Giunto finalmente il 10 novembre andai a ritirare la mia copia personale, corsi a casa e iniziai a giocare. All’epoca (…) non c’era bisogno di installare i giochi, almeno sulla Xbox, quindi non si dovevano patire le pene dell’inferno per aspettare il download di quella decina di giga. Nel 2009 non ero ancora disilluso dalla campagna in singolo e ripresi con piacere l’epopea di Soap MacTavish, il Capitano Price e Ghost. Non ricordo tantissimo della campagna, che comunque mi piacque, ma ricordo alla perfezione le mini missioni. Era la risposta di Infinity Ward, i creatori della saga Modern Warfare, alla modalità Zombies di Treyarch, che si occuparono di World At War prima e dei Black Ops poi.
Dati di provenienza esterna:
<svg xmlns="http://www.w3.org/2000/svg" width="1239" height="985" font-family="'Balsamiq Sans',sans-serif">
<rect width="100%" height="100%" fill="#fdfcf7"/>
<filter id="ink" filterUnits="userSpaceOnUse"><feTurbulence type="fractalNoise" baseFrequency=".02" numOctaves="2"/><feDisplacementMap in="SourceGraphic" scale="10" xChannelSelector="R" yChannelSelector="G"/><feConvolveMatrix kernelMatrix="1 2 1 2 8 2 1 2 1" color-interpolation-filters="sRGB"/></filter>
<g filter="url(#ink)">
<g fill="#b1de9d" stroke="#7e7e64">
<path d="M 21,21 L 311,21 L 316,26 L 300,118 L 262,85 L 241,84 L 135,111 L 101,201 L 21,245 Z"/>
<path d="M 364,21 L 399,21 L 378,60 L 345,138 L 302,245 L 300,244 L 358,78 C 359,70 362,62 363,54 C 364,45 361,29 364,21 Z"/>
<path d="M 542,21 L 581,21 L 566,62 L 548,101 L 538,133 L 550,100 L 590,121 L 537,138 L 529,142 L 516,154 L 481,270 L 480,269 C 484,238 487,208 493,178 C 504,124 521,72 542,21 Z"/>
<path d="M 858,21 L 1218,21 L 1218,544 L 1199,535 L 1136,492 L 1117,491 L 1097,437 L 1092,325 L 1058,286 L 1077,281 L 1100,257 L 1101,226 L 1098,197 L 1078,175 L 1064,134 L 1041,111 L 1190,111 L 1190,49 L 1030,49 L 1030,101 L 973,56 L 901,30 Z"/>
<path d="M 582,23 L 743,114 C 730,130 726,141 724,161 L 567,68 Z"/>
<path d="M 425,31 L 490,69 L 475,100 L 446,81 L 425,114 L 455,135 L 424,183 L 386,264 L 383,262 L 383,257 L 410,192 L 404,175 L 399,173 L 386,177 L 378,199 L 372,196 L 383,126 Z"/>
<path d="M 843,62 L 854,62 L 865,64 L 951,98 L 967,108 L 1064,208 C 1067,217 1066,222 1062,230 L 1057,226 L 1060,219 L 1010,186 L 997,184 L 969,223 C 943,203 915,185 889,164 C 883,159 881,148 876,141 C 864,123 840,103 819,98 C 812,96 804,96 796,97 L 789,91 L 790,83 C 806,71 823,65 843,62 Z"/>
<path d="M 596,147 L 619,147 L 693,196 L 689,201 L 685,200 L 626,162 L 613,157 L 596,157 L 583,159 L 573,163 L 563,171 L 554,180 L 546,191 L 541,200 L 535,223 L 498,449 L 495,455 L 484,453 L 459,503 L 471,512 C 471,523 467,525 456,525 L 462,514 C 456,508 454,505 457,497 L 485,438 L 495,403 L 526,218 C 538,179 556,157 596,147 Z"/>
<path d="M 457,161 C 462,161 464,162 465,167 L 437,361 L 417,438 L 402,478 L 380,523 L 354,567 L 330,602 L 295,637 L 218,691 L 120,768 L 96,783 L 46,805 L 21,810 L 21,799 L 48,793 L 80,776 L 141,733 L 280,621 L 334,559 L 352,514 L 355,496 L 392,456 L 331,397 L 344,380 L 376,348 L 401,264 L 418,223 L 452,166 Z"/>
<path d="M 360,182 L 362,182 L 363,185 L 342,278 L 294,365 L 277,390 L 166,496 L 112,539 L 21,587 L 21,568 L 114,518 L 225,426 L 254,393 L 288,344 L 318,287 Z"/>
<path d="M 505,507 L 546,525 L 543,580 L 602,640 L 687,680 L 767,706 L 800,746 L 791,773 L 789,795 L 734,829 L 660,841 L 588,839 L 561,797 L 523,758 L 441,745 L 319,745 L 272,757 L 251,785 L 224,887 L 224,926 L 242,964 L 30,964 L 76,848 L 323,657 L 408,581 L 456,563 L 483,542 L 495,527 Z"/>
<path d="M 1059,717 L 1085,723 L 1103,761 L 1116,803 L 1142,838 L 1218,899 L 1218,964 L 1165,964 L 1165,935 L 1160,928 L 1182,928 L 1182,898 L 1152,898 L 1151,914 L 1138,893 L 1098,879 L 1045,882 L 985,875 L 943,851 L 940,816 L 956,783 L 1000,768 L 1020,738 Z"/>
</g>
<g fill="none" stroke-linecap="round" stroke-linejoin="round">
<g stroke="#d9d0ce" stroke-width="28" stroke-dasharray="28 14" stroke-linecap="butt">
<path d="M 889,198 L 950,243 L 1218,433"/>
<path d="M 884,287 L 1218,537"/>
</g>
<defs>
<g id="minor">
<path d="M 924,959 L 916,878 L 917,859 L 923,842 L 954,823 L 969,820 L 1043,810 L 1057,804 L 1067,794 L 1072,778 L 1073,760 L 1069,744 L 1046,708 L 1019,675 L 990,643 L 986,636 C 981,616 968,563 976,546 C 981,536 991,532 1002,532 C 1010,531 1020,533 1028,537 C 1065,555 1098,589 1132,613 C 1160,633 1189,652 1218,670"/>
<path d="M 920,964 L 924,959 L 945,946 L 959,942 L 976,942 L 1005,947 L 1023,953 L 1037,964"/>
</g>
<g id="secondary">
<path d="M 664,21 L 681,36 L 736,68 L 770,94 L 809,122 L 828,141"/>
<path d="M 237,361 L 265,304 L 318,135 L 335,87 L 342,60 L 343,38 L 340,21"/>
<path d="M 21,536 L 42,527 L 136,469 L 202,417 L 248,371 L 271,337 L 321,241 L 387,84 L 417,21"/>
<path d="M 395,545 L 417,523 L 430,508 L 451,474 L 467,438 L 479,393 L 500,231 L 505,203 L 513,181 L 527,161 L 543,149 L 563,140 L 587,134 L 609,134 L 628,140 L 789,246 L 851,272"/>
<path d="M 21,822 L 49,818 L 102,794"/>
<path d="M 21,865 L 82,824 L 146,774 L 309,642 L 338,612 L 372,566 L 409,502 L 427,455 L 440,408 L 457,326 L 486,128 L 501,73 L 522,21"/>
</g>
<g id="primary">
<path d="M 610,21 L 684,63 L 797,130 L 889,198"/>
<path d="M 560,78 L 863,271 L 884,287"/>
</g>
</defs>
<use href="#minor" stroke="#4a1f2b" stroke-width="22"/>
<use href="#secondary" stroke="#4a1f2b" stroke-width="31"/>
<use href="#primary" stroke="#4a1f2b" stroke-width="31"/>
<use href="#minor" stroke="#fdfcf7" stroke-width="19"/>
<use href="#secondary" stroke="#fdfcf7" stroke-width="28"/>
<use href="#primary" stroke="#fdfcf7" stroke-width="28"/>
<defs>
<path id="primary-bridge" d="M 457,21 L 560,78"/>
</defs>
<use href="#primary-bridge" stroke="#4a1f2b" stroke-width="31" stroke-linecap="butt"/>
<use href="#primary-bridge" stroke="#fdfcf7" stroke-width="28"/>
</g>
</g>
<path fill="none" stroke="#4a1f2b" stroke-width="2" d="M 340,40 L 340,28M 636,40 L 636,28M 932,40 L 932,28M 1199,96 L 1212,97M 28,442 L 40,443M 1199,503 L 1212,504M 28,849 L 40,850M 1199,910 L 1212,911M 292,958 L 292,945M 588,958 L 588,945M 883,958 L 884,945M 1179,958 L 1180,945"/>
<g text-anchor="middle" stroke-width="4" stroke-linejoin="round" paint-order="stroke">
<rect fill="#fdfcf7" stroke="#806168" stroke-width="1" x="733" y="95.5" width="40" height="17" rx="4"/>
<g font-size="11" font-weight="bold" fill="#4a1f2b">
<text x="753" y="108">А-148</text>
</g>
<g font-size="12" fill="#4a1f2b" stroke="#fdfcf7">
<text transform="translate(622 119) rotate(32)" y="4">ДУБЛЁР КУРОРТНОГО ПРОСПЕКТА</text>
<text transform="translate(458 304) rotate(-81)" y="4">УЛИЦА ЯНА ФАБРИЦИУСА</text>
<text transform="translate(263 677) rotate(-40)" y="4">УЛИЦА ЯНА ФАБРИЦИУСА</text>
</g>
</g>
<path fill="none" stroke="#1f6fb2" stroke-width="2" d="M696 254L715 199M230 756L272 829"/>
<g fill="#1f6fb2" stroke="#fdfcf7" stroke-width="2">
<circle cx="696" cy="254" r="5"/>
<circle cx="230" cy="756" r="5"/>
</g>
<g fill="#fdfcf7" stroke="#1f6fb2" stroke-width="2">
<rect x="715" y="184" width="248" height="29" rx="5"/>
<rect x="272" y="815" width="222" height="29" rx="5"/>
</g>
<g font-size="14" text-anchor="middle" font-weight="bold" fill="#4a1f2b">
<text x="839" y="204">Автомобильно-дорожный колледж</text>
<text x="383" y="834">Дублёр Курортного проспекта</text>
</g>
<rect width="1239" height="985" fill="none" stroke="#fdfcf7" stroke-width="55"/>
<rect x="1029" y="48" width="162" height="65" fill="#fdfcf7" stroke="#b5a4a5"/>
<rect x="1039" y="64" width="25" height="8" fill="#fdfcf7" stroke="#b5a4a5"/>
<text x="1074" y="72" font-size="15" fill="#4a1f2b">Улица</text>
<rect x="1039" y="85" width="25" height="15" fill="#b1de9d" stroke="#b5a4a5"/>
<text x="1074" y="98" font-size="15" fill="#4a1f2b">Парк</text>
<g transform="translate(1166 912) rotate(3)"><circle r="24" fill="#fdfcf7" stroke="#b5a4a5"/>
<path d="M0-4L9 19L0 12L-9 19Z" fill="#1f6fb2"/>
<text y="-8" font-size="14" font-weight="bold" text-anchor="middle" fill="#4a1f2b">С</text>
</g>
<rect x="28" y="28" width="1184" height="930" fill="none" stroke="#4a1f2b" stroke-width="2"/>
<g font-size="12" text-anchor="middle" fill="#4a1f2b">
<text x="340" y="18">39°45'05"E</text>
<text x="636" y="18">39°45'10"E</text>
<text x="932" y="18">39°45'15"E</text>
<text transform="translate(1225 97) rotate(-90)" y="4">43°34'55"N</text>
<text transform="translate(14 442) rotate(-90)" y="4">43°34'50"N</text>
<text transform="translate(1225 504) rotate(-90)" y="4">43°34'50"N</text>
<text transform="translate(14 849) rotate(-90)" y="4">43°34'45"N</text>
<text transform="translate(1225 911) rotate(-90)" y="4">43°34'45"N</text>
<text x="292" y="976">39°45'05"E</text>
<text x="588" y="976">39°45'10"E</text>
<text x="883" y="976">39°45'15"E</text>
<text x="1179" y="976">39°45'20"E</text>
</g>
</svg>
Queste missioni erano divertenti e tutte diverse tra loro, il livello di sfida era davvero alto e giocate con amici online erano la fine del mondo. Anche qui persi giorni su giorni per accumulare i 1000G e subito mi lanciai nel gioco online. Francamente non trovo parole per descrivere il mio attaccamento a questo gioco, quante migliaia di partite e centinaia di ore io abbia investito in quell’esperienza. Era sostanzialmente il primo Modern Warfare, ma meglio. Tantissime armi (Famas su tutti), esplosivi, perk, accessori e modalità, le mappe curatissime, tra cui Highrise la mia preferita in assoluto. Quello a cavallo tra il 2010 ed il 2012 fu la mia personale età dell’oro per quanto riguarda gli FPS.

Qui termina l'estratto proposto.